For better comparison, let’s look at the confusion matrixs:
print("Support Vector Machines")
## [1] "Support Vector Machines"
table(labels_out[,1], labels_out[,1] == labels_out[,2])
##
## FALSE TRUE
## ham 0 500
## spam 10 90
print("Tree")
## [1] "Tree"
table(labels_out[,1], labels_out[,1] == labels_out[,3])
##
## FALSE TRUE
## ham 51 449
## spam 19 81
print("Maximum Entropy")
## [1] "Maximum Entropy"
table(labels_out[,1], labels_out[,1] == labels_out[,4])
##
## FALSE TRUE
## ham 4 496
## spam 4 96
print("Random Forest")
## [1] "Random Forest"
table(labels_out[,1], labels_out[,1] == labels_out[,5])
##
## FALSE TRUE
## ham 0 500
## spam 12 88
Though the Maximum Entropy has the highest accuracy, it classifies 4 ham emails as spam emails.
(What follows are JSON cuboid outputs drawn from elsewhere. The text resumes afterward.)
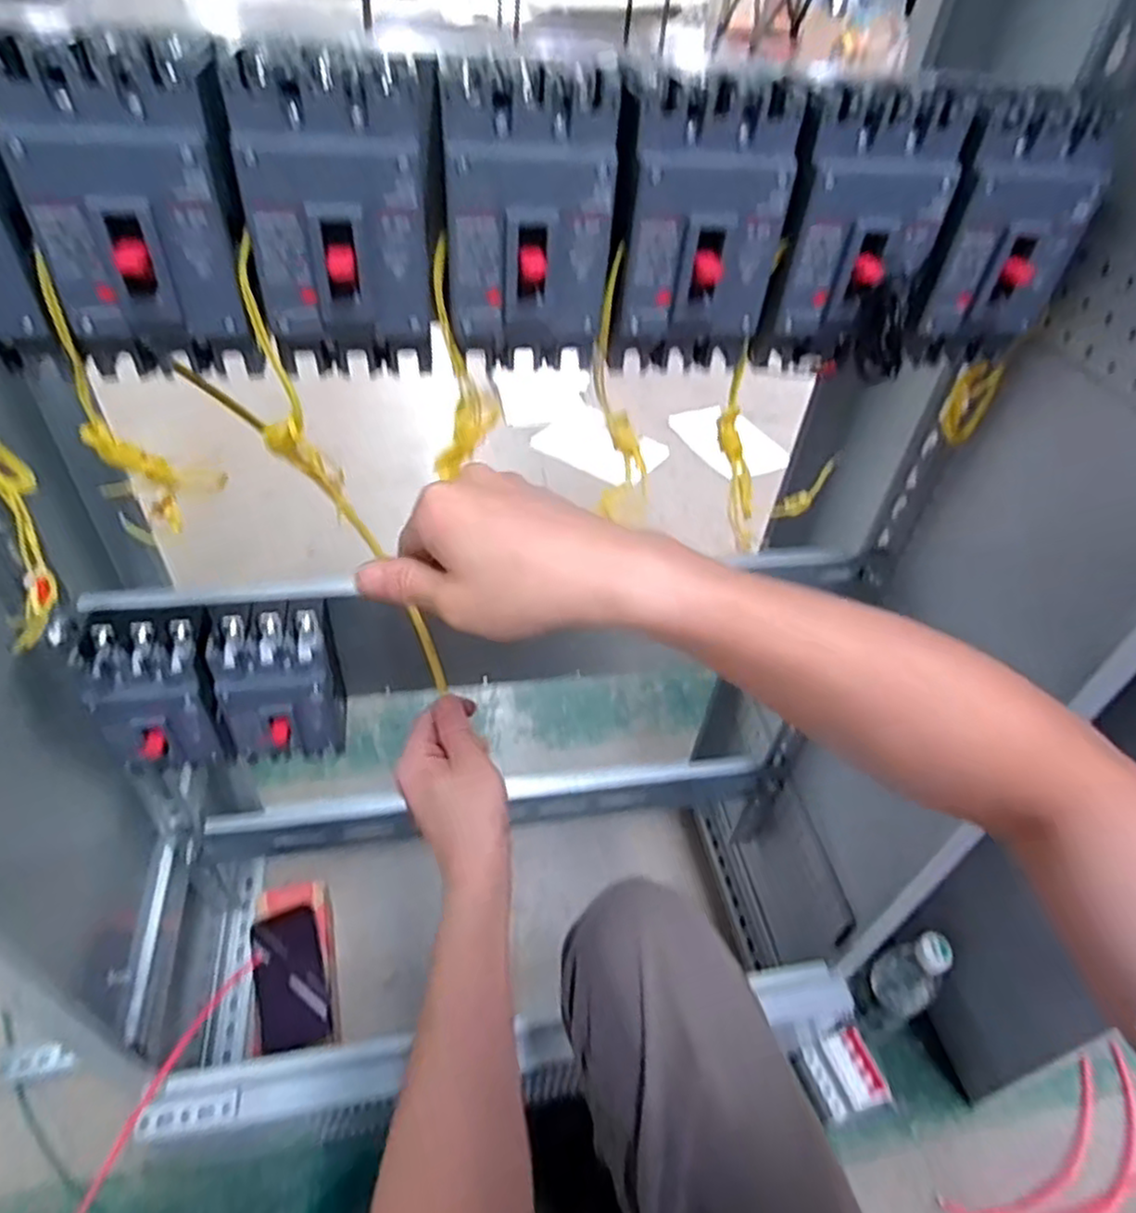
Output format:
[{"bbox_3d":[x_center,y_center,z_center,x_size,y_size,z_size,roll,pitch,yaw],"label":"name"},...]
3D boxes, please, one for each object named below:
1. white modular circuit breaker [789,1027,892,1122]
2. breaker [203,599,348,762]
[{"bbox_3d":[0.320,0.546,0.858,0.074,0.059,0.076,-8,46,-15],"label":"white modular circuit breaker"},{"bbox_3d":[-0.217,0.064,0.561,0.084,0.119,0.081,-10,47,-17],"label":"breaker"}]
There is little or no cost for misclassifying spam as ham. However, the cost for misclassifying ham as spam may be critical as the email may contain important message. Comparing Support Vector Machines to Random Forest, SVM performs a little bit better and the run time of Random Forest is significantly higher. Therefore, SVM is the best model in this case.